▶ _Task item_
Copy out the full data exactly as given; pictures should not be included.

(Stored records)
════════════════════
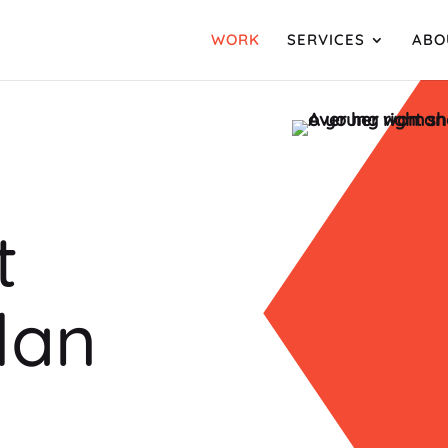
WORK
SERVICES
ABO
t
lan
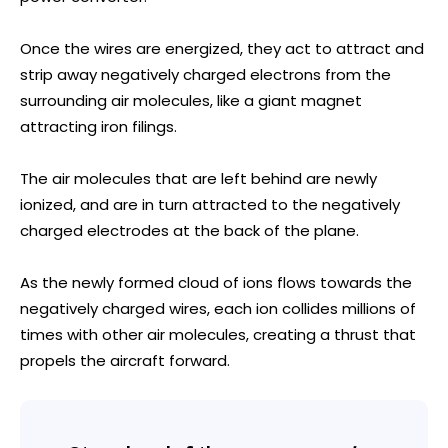
Once the wires are energized, they act to attract and
strip away negatively charged electrons from the
surrounding air molecules, like a giant magnet
attracting iron filings.
The air molecules that are left behind are newly
ionized, and are in turn attracted to the negatively
charged electrodes at the back of the plane.
As the newly formed cloud of ions flows towards the
negatively charged wires, each ion collides millions of
times with other air molecules, creating a thrust that
propels the aircraft forward.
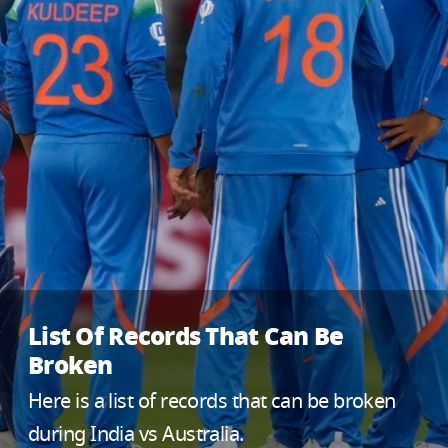
List Of Records That Can Be
Broken
Here is a list of records that can be broken
during India vs Australia.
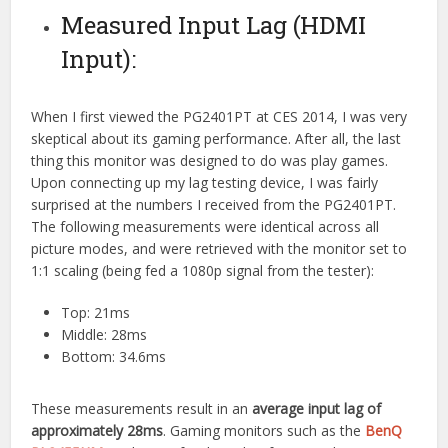
Measured Input Lag (HDMI
Input):
When I first viewed the PG2401PT at CES 2014, I was very
skeptical about its gaming performance. After all, the last
thing this monitor was designed to do was play games.
Upon connecting up my lag testing device, I was fairly
surprised at the numbers I received from the PG2401PT.
The following measurements were identical across all
picture modes, and were retrieved with the monitor set to
1:1 scaling (being fed a 1080p signal from the tester):
Top: 21ms
Middle: 28ms
Bottom: 34.6ms
These measurements result in an
average input lag of
approximately 28ms
. Gaming monitors such as the
BenQ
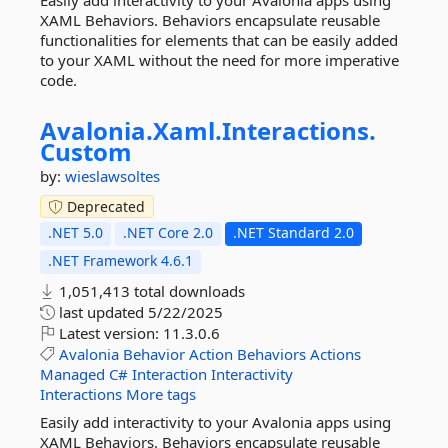
Easily add interactivity to your Avalonia apps using
XAML Behaviors. Behaviors encapsulate reusable
functionalities for elements that can be easily added
to your XAML without the need for more imperative
code.
Avalonia.
Xaml.
Interactions.
Custom
by:
wieslawsoltes
Deprecated
.NET 5.0
.NET Core 2.0
.NET Standard 2.0
.NET Framework 4.6.1
1,051,413 total downloads
last updated
5/22/2025
Latest version:
11.3.0.6
Avalonia
Behavior
Action
Behaviors
Actions
Managed
C#
Interaction
Interactivity
Interactions
More tags
Easily add interactivity to your Avalonia apps using
XAML Behaviors. Behaviors encapsulate reusable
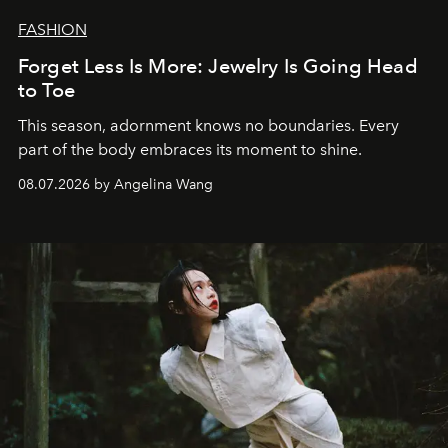
FASHION
Forget Less Is More: Jewelry Is Going Head
to Toe
This season, adornment knows no boundaries. Every
part of the body embraces its moment to shine.
08.07.2026 by Angelina Wang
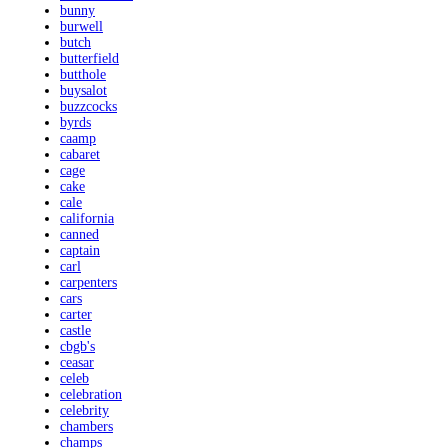
bunny
burwell
butch
butterfield
butthole
buysalot
buzzcocks
byrds
caamp
cabaret
cage
cake
cale
california
canned
captain
carl
carpenters
cars
carter
castle
cbgb's
ceasar
celeb
celebration
celebrity
chambers
champs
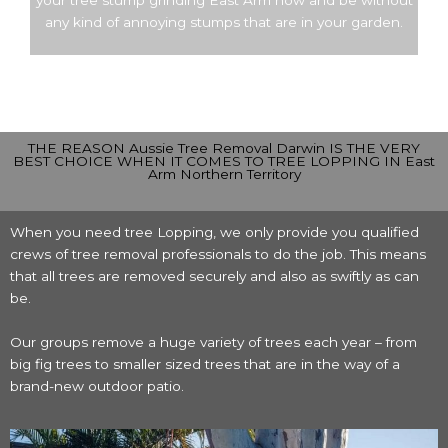
your tree stump grinding East Arm now and be without
any kind of annoying stumps that are in your garden.
THE REASON Aussie Tree Removal Darwin IS THE VERY
BEST CHOICE WHEN IT COMES TO TREE LOPPING IN East
Arm Northern Territory
When you need tree Lopping, we only provide you qualified
crews of tree removal professionals to do the job. This means
that all trees are removed securely and also as swiftly as can
be.
Our groups remove a huge variety of trees each year – from
big fig trees to smaller sized trees that are in the way of a
brand-new outdoor patio.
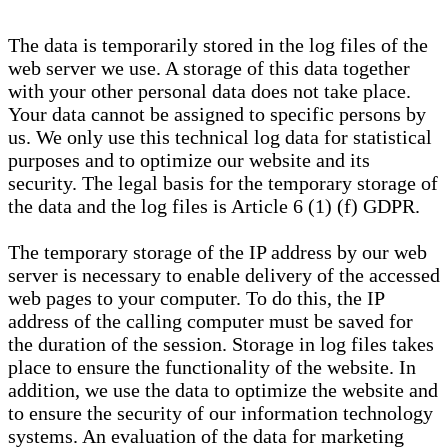
The data is temporarily stored in the log files of the
web server we use. A storage of this data together
with your other personal data does not take place.
Your data cannot be assigned to specific persons by
us. We only use this technical log data for statistical
purposes and to optimize our website and its
security. The legal basis for the temporary storage of
the data and the log files is Article 6 (1) (f) GDPR.
The temporary storage of the IP address by our web
server is necessary to enable delivery of the accessed
web pages to your computer. To do this, the IP
address of the calling computer must be saved for
the duration of the session. Storage in log files takes
place to ensure the functionality of the website. In
addition, we use the data to optimize the website and
to ensure the security of our information technology
systems. An evaluation of the data for marketing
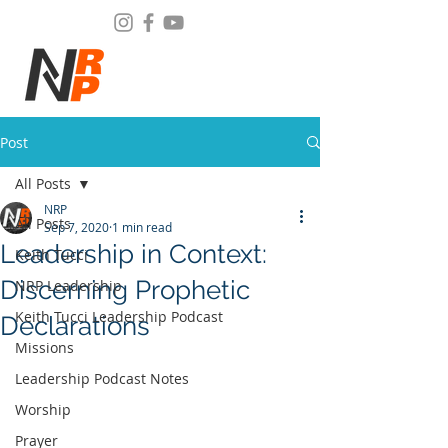
Post
All Posts
NRP
All Posts
Sep 7, 2020
1 min read
Leadership in Context:
Keith Tucci
Discerning Prophetic
NRP Leadership
Keith Tucci Leadership Podcast
Declarations
Missions
Leadership Podcast Notes
Worship
Prayer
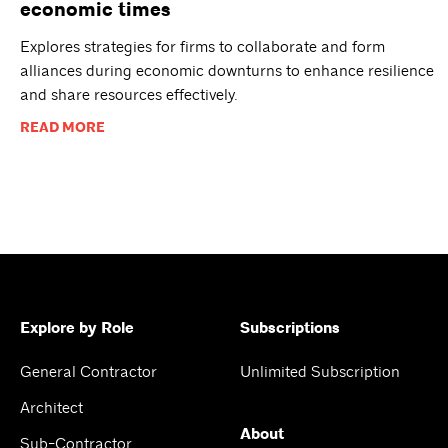
economic times
Explores strategies for firms to collaborate and form
alliances during economic downturns to enhance resilience
and share resources effectively.
READ MORE
Explore by Role
Subscriptions
General Contractor
Unlimited Subscription
Architect
About
Sub-Contractor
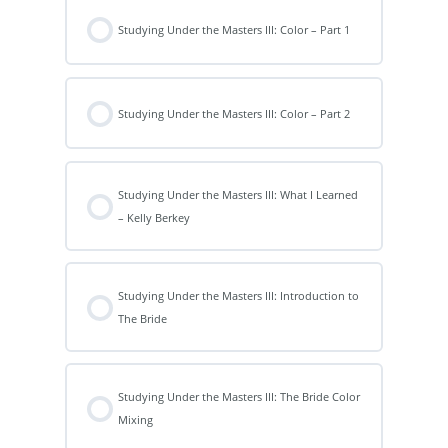
Studying Under the Masters III: Color – Part 1
Studying Under the Masters III: Color – Part 2
Studying Under the Masters III: What I Learned
– Kelly Berkey
Studying Under the Masters III: Introduction to
The Bride
Studying Under the Masters III: The Bride Color
Mixing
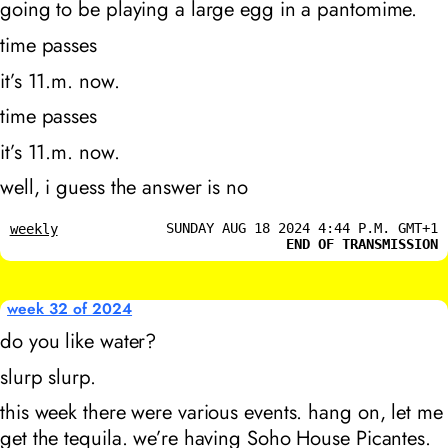
going to be playing a large egg in a pantomime.
time passes
it’s 11
.m. now.
time passes
it’s 11
.m. now.
well, i guess the answer is no
SUNDAY AUG 18 2024 4:44 P.M. GMT+1
weekly
END OF TRANSMISSION
week 32 of 2024
do you like water?
slurp slurp.
this week there were various events. hang on, let me
get the tequila. we’re having Soho House Picantes.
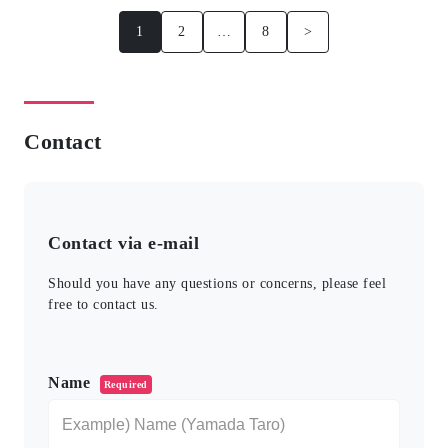
1
2
…
8
>
Contact
Contact via e-mail
Should you have any questions or concerns, please feel
free to contact us.
このフィールドは空のままにしてください。
Name
Required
════════════════════
▶ _Answer to this problem_
WORK
SERVICES
ABO
t
lan
Once the wires are energized, they act to attract and
strip away negatively charged electrons from the
surrounding air molecules, like a giant magnet
attracting iron filings.
The air molecules that are left behind are newly
ionized, and are in turn attracted to the negatively
charged electrodes at the back of the plane.
As the newly formed cloud of ions flows towards the
negatively charged wires, each ion collides millions of
times with other air molecules, creating a thrust that
propels the aircraft forward.
List Of Records That Can Be
Broken
Here is a list of records that can be broken
during India vs Australia.
Measured Input Lag (HDMI
Input):
When I first viewed the PG2401PT at CES 2014, I was very
skeptical about its gaming performance. After all, the last
thing this monitor was designed to do was play games.
Upon connecting up my lag testing device, I was fairly
surprised at the numbers I received from the PG2401PT.
The following measurements were identical across all
picture modes, and were retrieved with the monitor set to
1:1 scaling (being fed a 1080p signal from the tester):
Top: 21ms
Middle: 28ms
Bottom: 34.6ms
These measurements result in an
average input lag of
approximately 28ms
. Gaming monitors such as the
BenQ
Easily add interactivity to your Avalonia apps using
XAML Behaviors. Behaviors encapsulate reusable
functionalities for elements that can be easily added
to your XAML without the need for more imperative
code.
Avalonia.
Xaml.
Interactions.
Custom
by:
wieslawsoltes
Deprecated
.NET 5.0
.NET Core 2.0
.NET Standard 2.0
.NET Framework 4.6.1
1,051,413 total downloads
last updated
5/22/2025
Latest version:
11.3.0.6
Avalonia
Behavior
Action
Behaviors
Actions
Managed
C#
Interaction
Interactivity
Interactions
More tags
Easily add interactivity to your Avalonia apps using
XAML Behaviors. Behaviors encapsulate reusable
FASHION
Forget Less Is More: Jewelry Is Going Head
to Toe
This season, adornment knows no boundaries. Every
part of the body embraces its moment to shine.
08.07.2026 by Angelina Wang
bunny
burwell
butch
butterfield
butthole
buysalot
buzzcocks
byrds
caamp
cabaret
cage
cake
cale
california
canned
captain
carl
carpenters
cars
carter
castle
cbgb's
ceasar
celeb
celebration
celebrity
chambers
champs
your tree stump grinding East Arm now and be without
any kind of annoying stumps that are in your garden.
THE REASON Aussie Tree Removal Darwin IS THE VERY
BEST CHOICE WHEN IT COMES TO TREE LOPPING IN East
Arm Northern Territory
When you need tree Lopping, we only provide you qualified
crews of tree removal professionals to do the job. This means
that all trees are removed securely and also as swiftly as can
be.
Our groups remove a huge variety of trees each year – from
big fig trees to smaller sized trees that are in the way of a
brand-new outdoor patio.
The data is temporarily stored in the log files of the
web server we use. A storage of this data together
with your other personal data does not take place.
Your data cannot be assigned to specific persons by
us. We only use this technical log data for statistical
purposes and to optimize our website and its
security. The legal basis for the temporary storage of
the data and the log files is Article 6 (1) (f) GDPR.
The temporary storage of the IP address by our web
server is necessary to enable delivery of the accessed
web pages to your computer. To do this, the IP
address of the calling computer must be saved for
the duration of the session. Storage in log files takes
place to ensure the functionality of the website. In
addition, we use the data to optimize the website and
to ensure the security of our information technology
systems. An evaluation of the data for marketing
Post
All Posts
NRP
All Posts
Sep 7, 2020
1 min read
Leadership in Context:
Keith Tucci
Discerning Prophetic
NRP Leadership
Keith Tucci Leadership Podcast
Declarations
Missions
Leadership Podcast Notes
Worship
Prayer
economic times
Explores strategies for firms to collaborate and form
alliances during economic downturns to enhance resilience
and share resources effectively.
READ MORE
Explore by Role
Subscriptions
General Contractor
Unlimited Subscription
Architect
About
Sub-Contractor
Studying Under the Masters III: Color – Part 1
Studying Under the Masters III: Color – Part 2
Studying Under the Masters III: What I Learned
– Kelly Berkey
Studying Under the Masters III: Introduction to
The Bride
Studying Under the Masters III: The Bride Color
Mixing
going to be playing a large egg in a pantomime.
time passes
it’s 11
.m. now.
time passes
it’s 11
.m. now.
well, i guess the answer is no
SUNDAY AUG 18 2024 4:44 P.M. GMT+1
weekly
END OF TRANSMISSION
week 32 of 2024
do you like water?
slurp slurp.
this week there were various events. hang on, let me
get the tequila. we’re having Soho House Picantes.
1
2
…
8
>
Contact
Contact via e-mail
Should you have any questions or concerns, please feel
free to contact us.
このフィールドは空のままにしてください。
Name
Required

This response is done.